= Data for analysis =

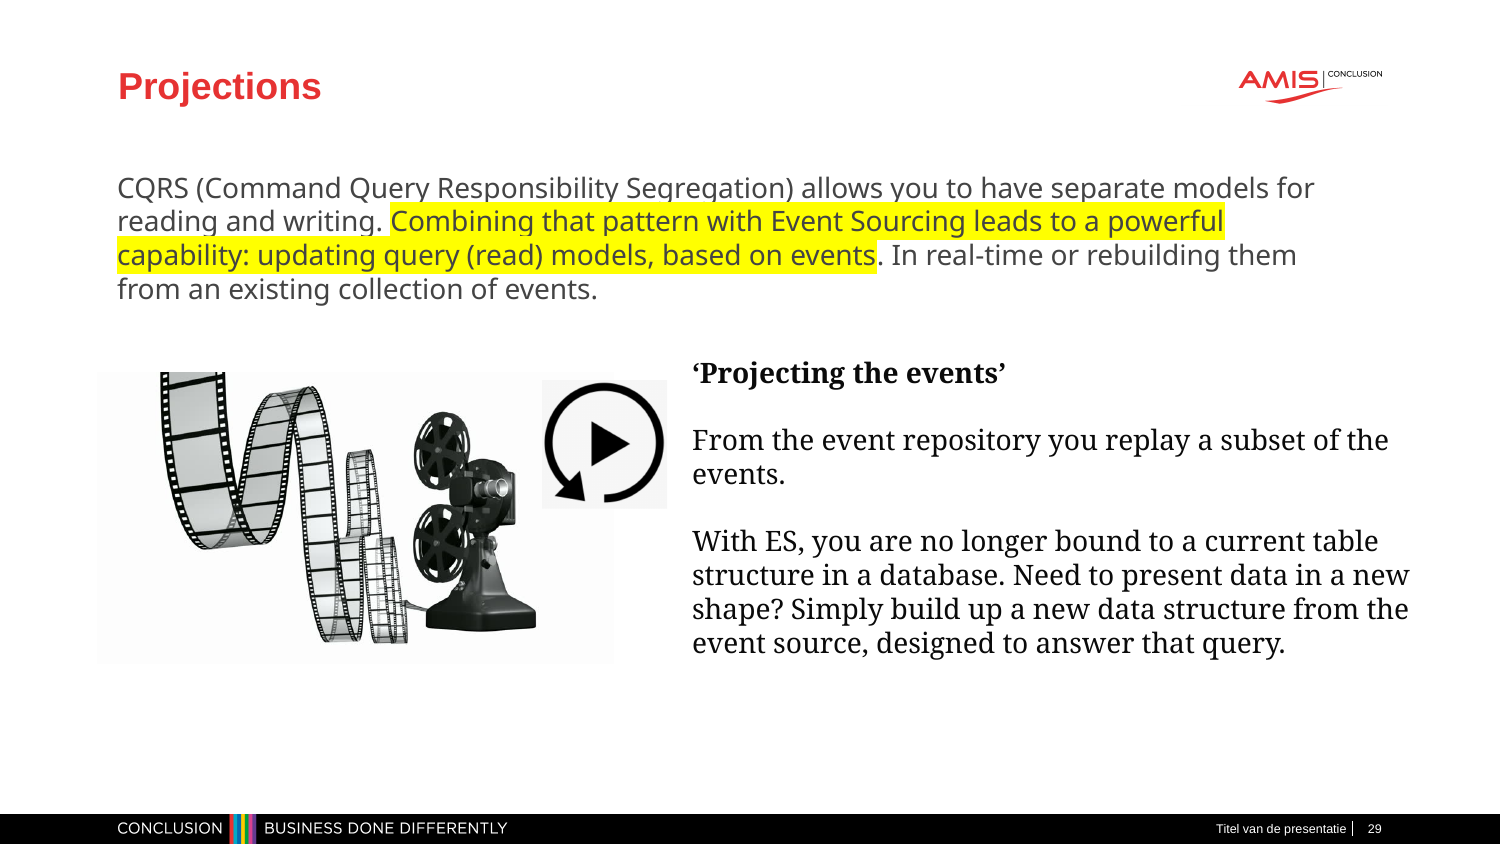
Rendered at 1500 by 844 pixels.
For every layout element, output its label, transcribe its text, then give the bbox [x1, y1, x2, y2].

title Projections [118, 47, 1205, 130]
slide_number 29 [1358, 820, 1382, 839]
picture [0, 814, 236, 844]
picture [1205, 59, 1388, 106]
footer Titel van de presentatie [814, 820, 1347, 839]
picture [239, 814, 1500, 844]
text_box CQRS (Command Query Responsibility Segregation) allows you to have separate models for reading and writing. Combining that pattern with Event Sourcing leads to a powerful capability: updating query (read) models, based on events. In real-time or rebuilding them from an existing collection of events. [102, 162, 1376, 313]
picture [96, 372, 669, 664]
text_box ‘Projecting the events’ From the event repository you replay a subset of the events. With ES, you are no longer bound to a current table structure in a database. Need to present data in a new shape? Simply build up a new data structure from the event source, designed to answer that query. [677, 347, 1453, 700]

= Job =
Give back all entries exactly. No pictures belong in the copy.

= Answer space =
Rendered at 1500 by 844 pixels.
For every layout element, output its label, transcribe its text, then give the bbox [x1, y1, x2, y2].

title Projections [118, 47, 1205, 130]
slide_number 29 [1358, 820, 1382, 839]
picture [0, 814, 236, 844]
picture [1205, 59, 1388, 106]
footer Titel van de presentatie [814, 820, 1347, 839]
picture [239, 814, 1500, 844]
text_box CQRS (Command Query Responsibility Segregation) allows you to have separate models for reading and writing. Combining that pattern with Event Sourcing leads to a powerful capability: updating query (read) models, based on events. In real-time or rebuilding them from an existing collection of events. [102, 162, 1376, 313]
picture [96, 372, 669, 664]
text_box ‘Projecting the events’ From the event repository you replay a subset of the events. With ES, you are no longer bound to a current table structure in a database. Need to present data in a new shape? Simply build up a new data structure from the event source, designed to answer that query. [677, 347, 1453, 700]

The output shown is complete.